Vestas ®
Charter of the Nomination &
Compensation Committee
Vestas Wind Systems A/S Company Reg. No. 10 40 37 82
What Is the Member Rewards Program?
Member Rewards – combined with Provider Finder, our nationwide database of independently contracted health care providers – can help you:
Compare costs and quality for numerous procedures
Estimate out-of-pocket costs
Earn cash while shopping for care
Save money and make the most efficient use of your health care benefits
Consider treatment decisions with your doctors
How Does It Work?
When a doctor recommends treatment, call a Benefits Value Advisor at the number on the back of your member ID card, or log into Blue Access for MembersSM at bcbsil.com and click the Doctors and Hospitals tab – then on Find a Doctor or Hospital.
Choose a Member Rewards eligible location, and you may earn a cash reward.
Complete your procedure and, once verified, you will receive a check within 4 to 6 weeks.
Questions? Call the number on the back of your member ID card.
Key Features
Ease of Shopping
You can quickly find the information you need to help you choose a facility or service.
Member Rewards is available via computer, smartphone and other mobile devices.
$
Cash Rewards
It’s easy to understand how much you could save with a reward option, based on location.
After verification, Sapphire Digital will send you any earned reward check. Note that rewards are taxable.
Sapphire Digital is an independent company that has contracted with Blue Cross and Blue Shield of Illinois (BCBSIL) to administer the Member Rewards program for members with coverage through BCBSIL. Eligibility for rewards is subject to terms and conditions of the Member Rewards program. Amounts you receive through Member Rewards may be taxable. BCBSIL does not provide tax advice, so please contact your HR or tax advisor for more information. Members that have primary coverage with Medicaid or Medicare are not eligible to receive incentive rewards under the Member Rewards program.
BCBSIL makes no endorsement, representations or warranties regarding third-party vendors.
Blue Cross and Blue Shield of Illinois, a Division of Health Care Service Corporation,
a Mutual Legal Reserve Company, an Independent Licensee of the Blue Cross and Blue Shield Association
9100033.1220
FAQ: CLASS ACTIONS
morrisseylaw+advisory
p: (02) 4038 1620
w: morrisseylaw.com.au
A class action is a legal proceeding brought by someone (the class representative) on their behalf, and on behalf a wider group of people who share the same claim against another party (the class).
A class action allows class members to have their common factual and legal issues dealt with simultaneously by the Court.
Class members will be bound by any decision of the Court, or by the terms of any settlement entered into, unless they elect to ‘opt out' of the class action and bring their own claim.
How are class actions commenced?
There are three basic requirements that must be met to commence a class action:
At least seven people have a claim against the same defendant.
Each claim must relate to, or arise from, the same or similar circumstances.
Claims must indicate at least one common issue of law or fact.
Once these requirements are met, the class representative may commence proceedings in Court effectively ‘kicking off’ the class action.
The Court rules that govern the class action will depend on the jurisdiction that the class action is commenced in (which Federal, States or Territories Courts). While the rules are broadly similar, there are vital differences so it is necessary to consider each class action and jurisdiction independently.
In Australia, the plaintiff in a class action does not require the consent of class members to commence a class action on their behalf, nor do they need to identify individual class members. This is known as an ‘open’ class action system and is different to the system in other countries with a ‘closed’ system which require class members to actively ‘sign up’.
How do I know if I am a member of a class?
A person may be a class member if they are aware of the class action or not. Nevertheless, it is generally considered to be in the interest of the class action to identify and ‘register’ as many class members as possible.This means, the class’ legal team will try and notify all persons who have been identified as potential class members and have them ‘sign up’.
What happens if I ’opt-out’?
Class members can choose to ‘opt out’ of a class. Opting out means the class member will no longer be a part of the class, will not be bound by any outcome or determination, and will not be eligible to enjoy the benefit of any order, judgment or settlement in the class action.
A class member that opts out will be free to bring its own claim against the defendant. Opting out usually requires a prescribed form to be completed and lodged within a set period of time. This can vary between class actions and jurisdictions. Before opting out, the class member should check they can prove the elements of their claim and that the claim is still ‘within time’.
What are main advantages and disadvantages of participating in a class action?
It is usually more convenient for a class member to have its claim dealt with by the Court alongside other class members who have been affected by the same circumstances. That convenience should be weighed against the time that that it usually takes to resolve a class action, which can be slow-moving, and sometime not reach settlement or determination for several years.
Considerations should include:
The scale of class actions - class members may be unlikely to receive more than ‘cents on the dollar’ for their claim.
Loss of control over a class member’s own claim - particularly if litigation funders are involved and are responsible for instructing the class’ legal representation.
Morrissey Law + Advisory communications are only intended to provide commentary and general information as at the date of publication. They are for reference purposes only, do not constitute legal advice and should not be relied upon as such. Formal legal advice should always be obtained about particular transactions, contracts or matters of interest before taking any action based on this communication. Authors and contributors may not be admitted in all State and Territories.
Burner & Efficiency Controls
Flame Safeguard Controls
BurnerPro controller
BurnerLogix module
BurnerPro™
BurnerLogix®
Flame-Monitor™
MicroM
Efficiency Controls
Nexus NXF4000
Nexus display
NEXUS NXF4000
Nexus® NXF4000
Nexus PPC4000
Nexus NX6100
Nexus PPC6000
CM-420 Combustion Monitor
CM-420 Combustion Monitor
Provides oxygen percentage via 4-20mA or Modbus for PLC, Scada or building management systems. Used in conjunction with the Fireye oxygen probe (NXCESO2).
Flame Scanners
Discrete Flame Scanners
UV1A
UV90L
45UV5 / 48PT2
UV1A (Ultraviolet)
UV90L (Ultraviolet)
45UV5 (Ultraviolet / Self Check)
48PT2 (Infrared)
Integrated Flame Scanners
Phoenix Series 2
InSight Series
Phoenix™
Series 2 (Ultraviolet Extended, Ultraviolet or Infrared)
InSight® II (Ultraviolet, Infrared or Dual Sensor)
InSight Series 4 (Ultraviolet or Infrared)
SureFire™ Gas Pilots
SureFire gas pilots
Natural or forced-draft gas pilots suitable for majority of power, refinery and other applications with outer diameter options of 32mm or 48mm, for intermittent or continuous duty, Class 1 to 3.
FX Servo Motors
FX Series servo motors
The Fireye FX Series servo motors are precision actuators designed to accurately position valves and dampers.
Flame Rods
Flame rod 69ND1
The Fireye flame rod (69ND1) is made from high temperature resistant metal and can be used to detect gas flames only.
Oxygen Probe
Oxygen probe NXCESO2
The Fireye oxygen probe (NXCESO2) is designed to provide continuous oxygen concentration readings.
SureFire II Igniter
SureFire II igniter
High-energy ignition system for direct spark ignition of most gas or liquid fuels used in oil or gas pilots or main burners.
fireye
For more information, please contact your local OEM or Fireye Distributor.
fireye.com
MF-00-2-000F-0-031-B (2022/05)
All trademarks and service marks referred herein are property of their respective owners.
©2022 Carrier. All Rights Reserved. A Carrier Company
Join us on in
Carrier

• TASK TO COMPLETE:
Above are some records; copy each line there that contains "determination".

• FINISHED TASK:
Class members can choose to ‘opt out’ of a class. Opting out means the class member will no longer be a part of the class, will not be bound by any outcome or determination, and will not be eligible to enjoy the benefit of any order, judgment or settlement in the class action.
It is usually more convenient for a class member to have its claim dealt with by the Court alongside other class members who have been affected by the same circumstances. That convenience should be weighed against the time that that it usually takes to resolve a class action, which can be slow-moving, and sometime not reach settlement or determination for several years.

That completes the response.